# Lucid Dreaming > General Lucid Discussion >  >  Hearing Real Sounds In A Lucid Dream

## AdamHamilton

I know that there have been similar questions asked, but not specifically what I am looking for. If I am mistaken, please of course, correct me by leaving a link to the post I can follow.

So, I was wondering, basically, when you are lucid dreaming and are receiving an external stimuli - a sound - in real life, could you hear that sound in your dream? If yes, how accurately? Could you hear a song with all its words and instruments, or would they be in some way different? If you were constantly woken up by something that happened in real life, like fireworks that kept going off or something, could you hear them inside your dream and decide not to wake up? If you had achieved a level where you could control your dreams, could you even listen to a tape of dialogue of some language you are currently studying and understand it? Could you even reply to it?

Thank you so much!

----------


## FancyRat

Different people can do this to varying extents. Personally, external noises wake me up pretty easily instead of appearing in my dreams. Occasionally some noise has filtered into my dream world but always by coincidence and waking me up after a few seconds. I guess we might incorperate real world noises into our dreams more often than we think and just never know about it. But I don't think anyone can listen to an outside noise for more than a couple seconds without tuning it out or waking up as it is engaging too much in the physical world.

▬▬▬▬▬▬

The problem:
Copy the lucid dreaming thread word for word, starting at "So, I was wondering, basically, when" and ending at "reply to it?".

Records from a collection

▬▬▬▬▬▬

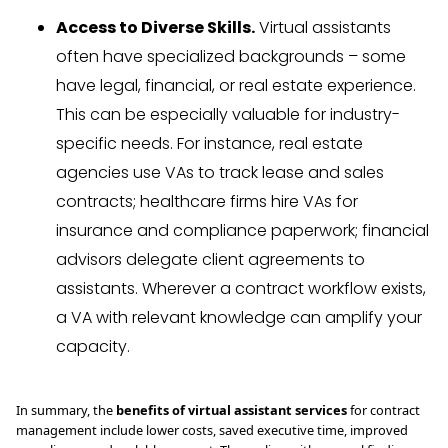
Access to Diverse Skills.
Virtual assistants
often have specialized backgrounds – some
have legal, financial, or real estate experience.
This can be especially valuable for industry-
specific needs. For instance, real estate
agencies use VAs to track lease and sales
contracts; healthcare firms hire VAs for
insurance and compliance paperwork; financial
advisors delegate client agreements to
assistants. Wherever a contract workflow exists,
a VA with relevant knowledge can amplify your
capacity.
In summary, the
benefits of virtual assistant services
for contract
management include lower costs, saved executive time, improved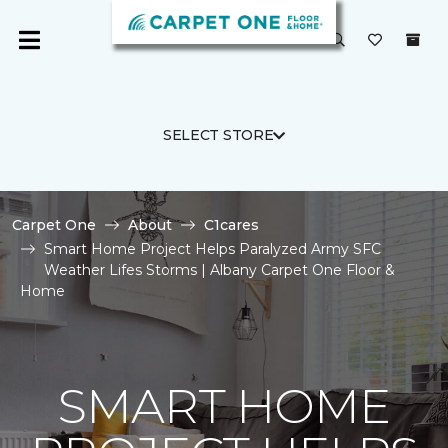
SELECT STORE
Carpet One
About
C1cares
Smart Home Project Helps Paralyzed Army SFC
Weather Lifes Storms | Albany Carpet One Floor &
Home
SMART HOME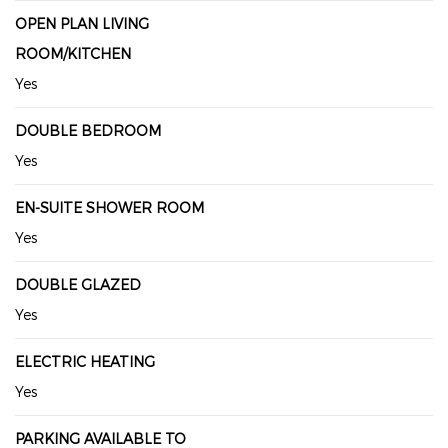
OPEN PLAN LIVING
ROOM/KITCHEN
Yes
DOUBLE BEDROOM
Yes
EN-SUITE SHOWER ROOM
Yes
DOUBLE GLAZED
Yes
ELECTRIC HEATING
Yes
PARKING AVAILABLE TO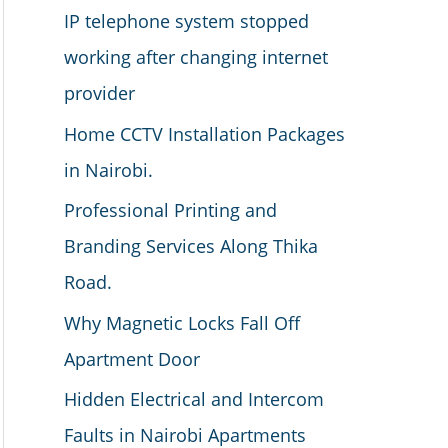
IP telephone system stopped
working after changing internet
provider
Home CCTV Installation Packages
in Nairobi.
Professional Printing and
Branding Services Along Thika
Road.
Why Magnetic Locks Fall Off
Apartment Door
Hidden Electrical and Intercom
Faults in Nairobi Apartments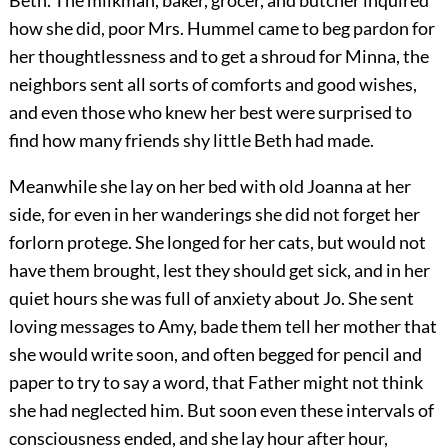
Beth. The milkman, baker, grocer, and butcher inquired
how she did, poor Mrs. Hummel came to beg pardon for
her thoughtlessness and to get a shroud for Minna, the
neighbors sent all sorts of comforts and good wishes,
and even those who knew her best were surprised to
find how many friends shy little Beth had made.
Meanwhile she lay on her bed with old Joanna at her
side, for even in her wanderings she did not forget her
forlorn protege. She longed for her cats, but would not
have them brought, lest they should get sick, and in her
quiet hours she was full of anxiety about Jo. She sent
loving messages to Amy, bade them tell her mother that
she would write soon, and often begged for pencil and
paper to try to say a word, that Father might not think
she had neglected him. But soon even these intervals of
consciousness ended, and she lay hour after hour,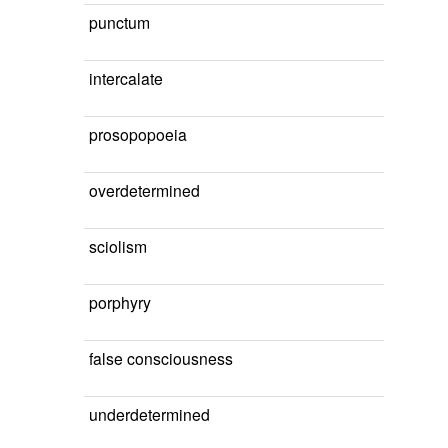
punctum
intercalate
prosopopoeia
overdetermined
sciolism
porphyry
false consciousness
underdetermined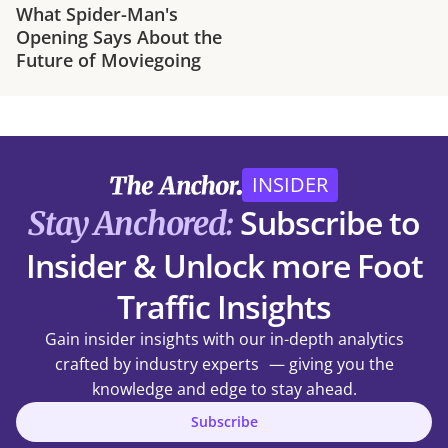
What Spider-Man's
Opening Says About the
Future of Moviegoing
INSIDER
Subscribe to
Stay Anchored:
Insider & Unlock more Foot
Traffic Insights
Gain insider insights with our in-depth analytics
crafted by industry experts — giving you the
knowledge and edge to stay ahead.
Subscribe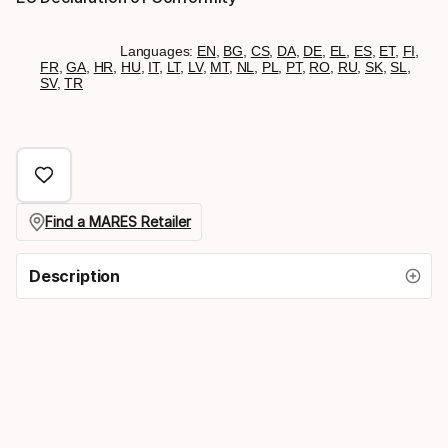
Languages:
EN
,
BG
,
CS
,
DA
,
DE
,
EL
,
ES
,
ET
,
FI
,
FR
,
GA
,
HR
,
HU
,
IT
,
LT
,
LV
,
MT
,
NL
,
PL
,
PT
,
RO
,
RU
,
SK
,
SL
,
SV
,
TR
Find a MARES Retailer
Description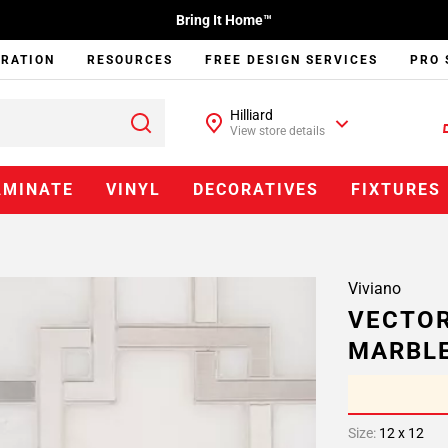
Bring It Home™
IRATION
RESOURCES
FREE DESIGN SERVICES
PRO 
Hilliard
View store details
AMINATE
VINYL
DECORATIVES
FIXTURES
Viviano
VECTOR
MARBL
Size:
12 x 12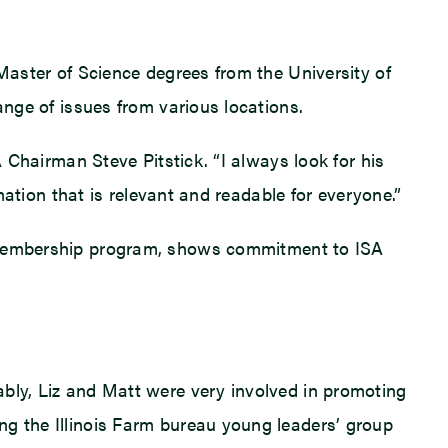
 Master of Science degrees from the University of
ange of issues from various locations.
A Chairman Steve Pitstick. “I always look for his
mation that is relevant and readable for everyone.”
’s membership program, shows commitment to ISA
ably, Liz and Matt were very involved in promoting
ng the Illinois Farm bureau young leaders’ group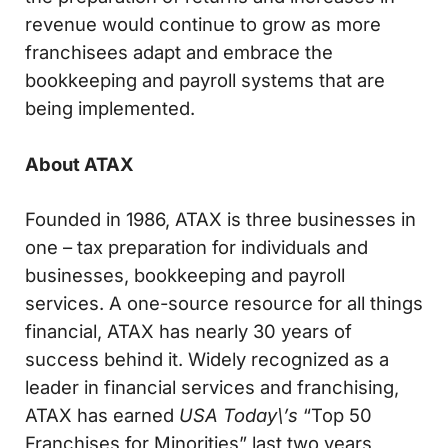
revenue would continue to grow as more
franchisees adapt and embrace the
bookkeeping and payroll systems that are
being implemented.
About ATAX
Founded in 1986, ATAX is three businesses in
one – tax preparation for individuals and
businesses, bookkeeping and payroll
services. A one-source resource for all things
financial, ATAX has nearly 30 years of
success behind it. Widely recognized as a
leader in financial services and franchising,
ATAX has earned
USA Today\’s
“Top 50
Franchises for Minorities” last two years,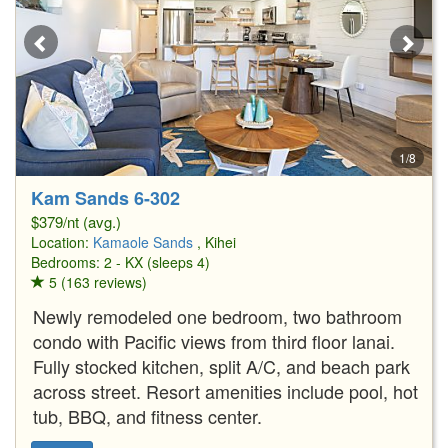
1/8
Kam Sands 6-302
$379/nt (avg.)
Location:
Kamaole Sands
, Kihei
Bedrooms: 2 - KX (sleeps 4)
5 (163 reviews)
Newly remodeled one bedroom, two bathroom
condo with Pacific views from third floor lanai.
Fully stocked kitchen, split A/C, and beach park
across street. Resort amenities include pool, hot
tub, BBQ, and fitness center.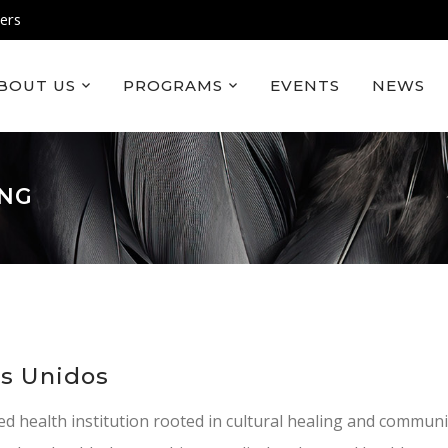
ers
BOUT US
PROGRAMS
EVENTS
NEWS
ING
os Unidos
ed health institution rooted in cultural healing and communi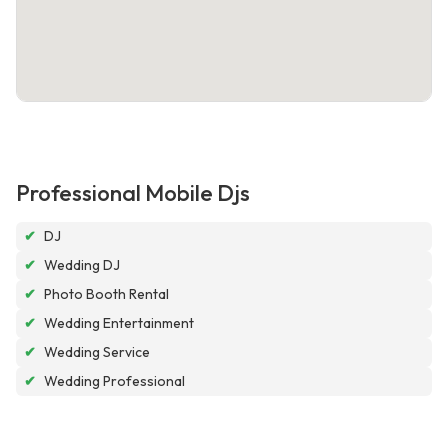
Professional Mobile Djs
✔
DJ
✔
Wedding DJ
✔
Photo Booth Rental
✔
Wedding Entertainment
✔
Wedding Service
✔
Wedding Professional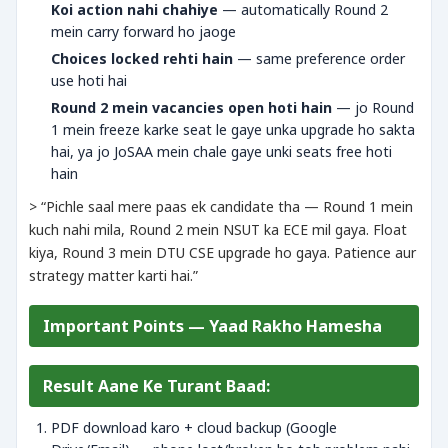
Koi action nahi chahiye
— automatically Round 2
mein carry forward ho jaoge
Choices locked rehti hain
— same preference order
use hoti hai
Round 2 mein vacancies open hoti hain
— jo Round
1 mein freeze karke seat le gaye unka upgrade ho sakta
hai, ya jo JoSAA mein chale gaye unki seats free hoti
hain
> “Pichle saal mere paas ek candidate tha — Round 1 mein
kuch nahi mila, Round 2 mein NSUT ka ECE mil gaya. Float
kiya, Round 3 mein DTU CSE upgrade ho gaya. Patience aur
strategy matter karti hai.”
Important Points — Yaad Rakho Hamesha
Result Aane Ke Turant Baad:
PDF download karo + cloud backup (Google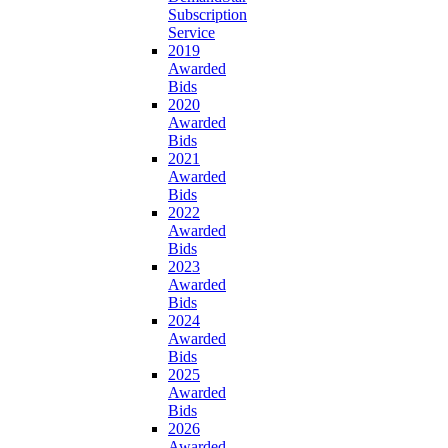
Subscription
Service
2019
Awarded
Bids
2020
Awarded
Bids
2021
Awarded
Bids
2022
Awarded
Bids
2023
Awarded
Bids
2024
Awarded
Bids
2025
Awarded
Bids
2026
Awarded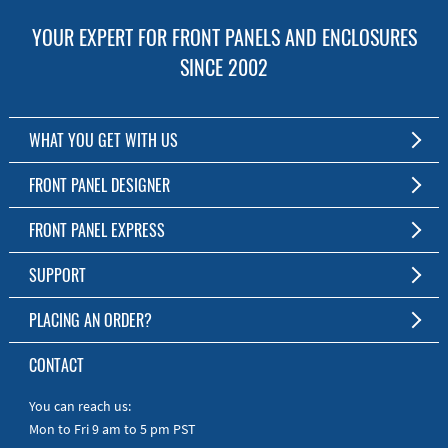
YOUR EXPERT FOR FRONT PANELS AND ENCLOSURES
SINCE 2002
WHAT YOU GET WITH US
Customized Front Panel and Enclosure Production
FRONT PANEL DESIGNER
No Production Minimum
The Free Software for Custom Front Panels and Enclosures
FRONT PANEL EXPRESS
Free Software
Download FPD Here
Short Production Time
About Us
SUPPORT
Personal Customer Service
FAQ
PLACING AN ORDER?
RoHS & REACH
Online Help
AS9100D/ISO9001:2015 certified
To the Webshop
CONTACT
Manuals
Quick Guides
You can reach us:
Mon to Fri 9 am to 5 pm PST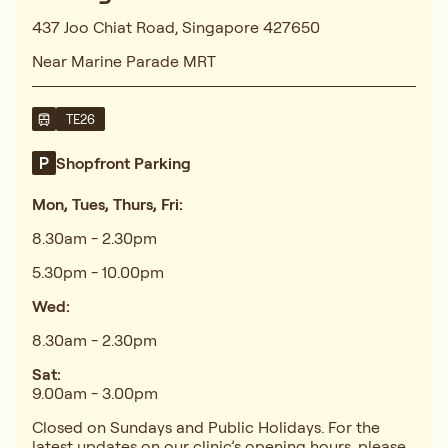
437 Joo Chiat Road, Singapore 427650
Near Marine Parade MRT
TE26
Shopfront Parking
Mon, Tues, Thurs, Fri:
8.30am - 2.30pm
5.30pm - 10.00pm
Wed:
8.30am - 2.30pm
Sat:
9.00am - 3.00pm
Closed on Sundays and Public Holidays. For the
latest updates on our clinic’s opening hours, please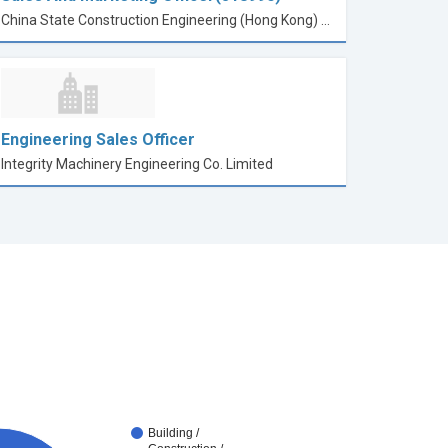
China State Construction Engineering (Hong Kong) Limited
Engineering Sales Officer
Integrity Machinery Engineering Co. Limited
Building /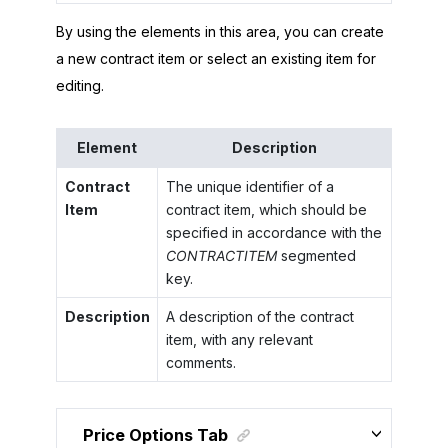
By using the elements in this area, you can create
a new contract item or select an existing item for
editing.
Element
Description
Contract
The unique identifier of a
Item
contract item, which should be
specified in accordance with the
CONTRACTITEM
segmented
key.
Description
A description of the contract
item, with any relevant
comments.
Price Options Tab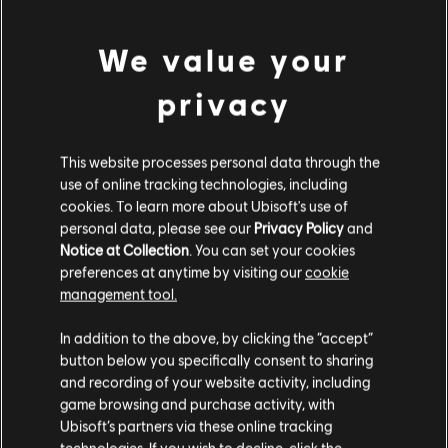
view more
© 2020 Ubisoft Entertainment. All Rights Reserved. Immortals Fenyx Rising, Ubisoft and
We value your
the Ubisoft logo are registered or unregistered trademarks of Ubisoft Entertainment in
Additional content for this game:
the U.S. and/or other countries.
privacy
DLC
Immortals Fenyx Rising
This website processes personal data through the
Adventurer's Starter Pack
use of online tracking technologies, including
cookies. To learn more about Ubisoft's use of
S$ 32.90
personal data, please see our
Privacy Policy
and
Notice at Collection
. You can set your cookies
preferences at anytime by visiting our
cookie
DLC
IMMORTALS FENYX RISING
management tool.
6,500 Credits
We think that you are located in
United States
.
In addition to the above, by clicking the “accept”
S$ 69.99
button below you specifically consent to sharing
Please visit our local Store in order to make your
and recording of your website activity, including
purchase.
game browsing and purchase activity, with
Ubisoft’s partners via these online tracking
DLC
IMMORTALS FENYX RISING
technologies. If you wish to decline, click the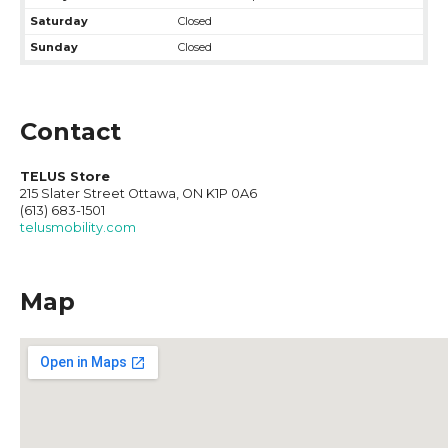
Saturday
Closed
Sunday
Closed
Contact
TELUS Store
215 Slater Street Ottawa, ON K1P 0A6
(613) 683-1501
telusmobility.com
Map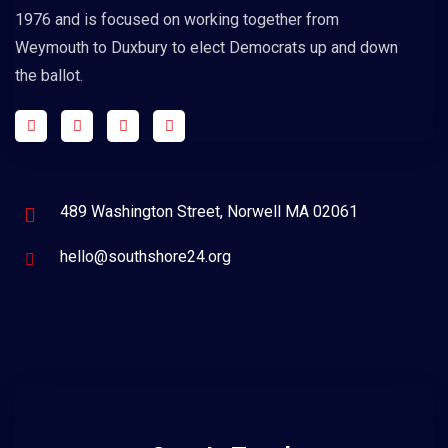
1976 and is focused on working together from
Weymouth to Duxbury to elect Democrats up and down
the ballot.
489 Washington Street, Norwell MA 02061
hello@southshore24.org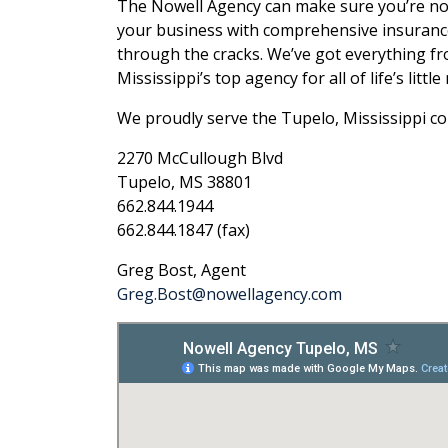
The Nowell Agency can make sure you’re not l
your business with comprehensive insurance 
through the cracks. We’ve got everything fr
Mississippi’s top agency for all of life’s littl
We proudly serve the Tupelo, Mississippi c
2270 McCullough Blvd
Tupelo, MS 38801
662.844.1944
662.844.1847 (fax)
Greg Bost, Agent
Greg.Bost@nowellagency.com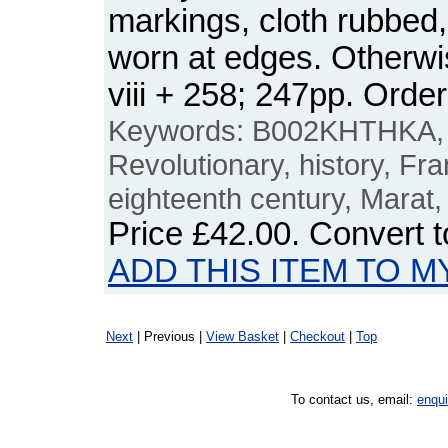
markings, cloth rubbed,
worn at edges. Otherwi
viii + 258; 247pp. Or
Keywords: B002KHTHKA, F
Revolutionary, history, Fr
eighteenth century, Marat,
Price
£42.00
. Convert 
ADD THIS ITEM TO M
Next
| Previous |
View Basket
|
Checkout
|
Top
To contact us, email:
enqu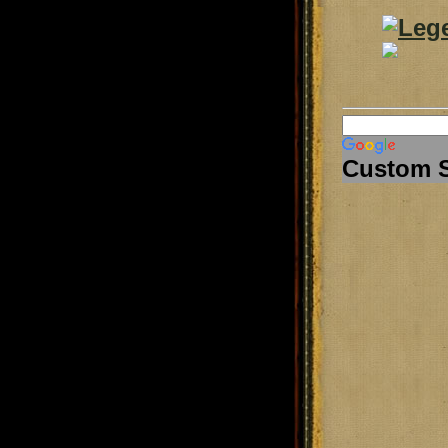
Custom 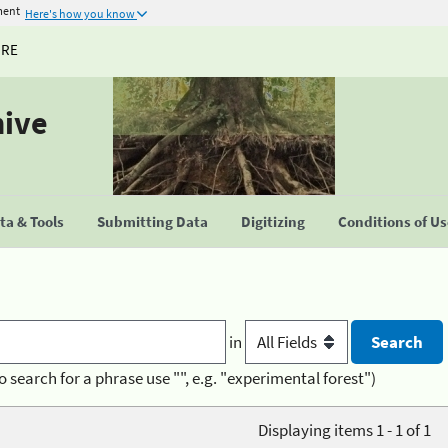
ment
Here's how you know
URE
hive
a & Tools
Submitting Data
Digitizing
Conditions of U
in
o search for a phrase use "", e.g. "experimental forest")
Displaying items 1 - 1 of 1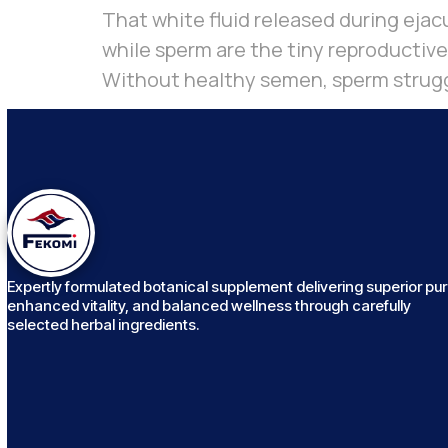
That white fluid released during ejacu
while sperm are the tiny reproductive
Without healthy semen, sperm struggle
Expertly formulated botanical supplement delivering superior puri
enhanced vitality, and balanced wellness through carefully
selected herbal ingredients.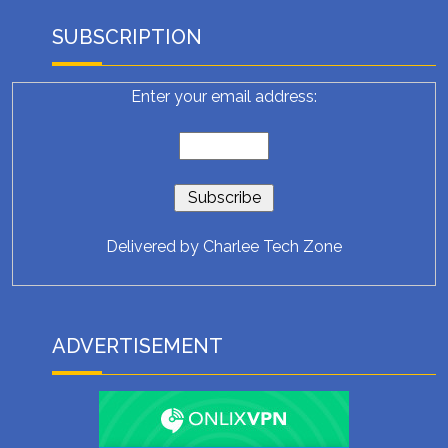
SUBSCRIPTION
Enter your email address:
Delivered by
Charlee Tech Zone
ADVERTISEMENT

▬▬▬▬▬▬

Task response:
So, I was wondering, basically, when you are lucid dreaming and are receiving an external stimuli - a sound - in real life, could you hear that sound in your dream? If yes, how accurately? Could you hear a song with all its words and instruments, or would they be in some way different? If you were constantly woken up by something that happened in real life, like fireworks that kept going off or something, could you hear them inside your dream and decide not to wake up? If you had achieved a level where you could control your dreams, could you even listen to a tape of dialogue of some language you are currently studying and understand it? Could you even reply to it?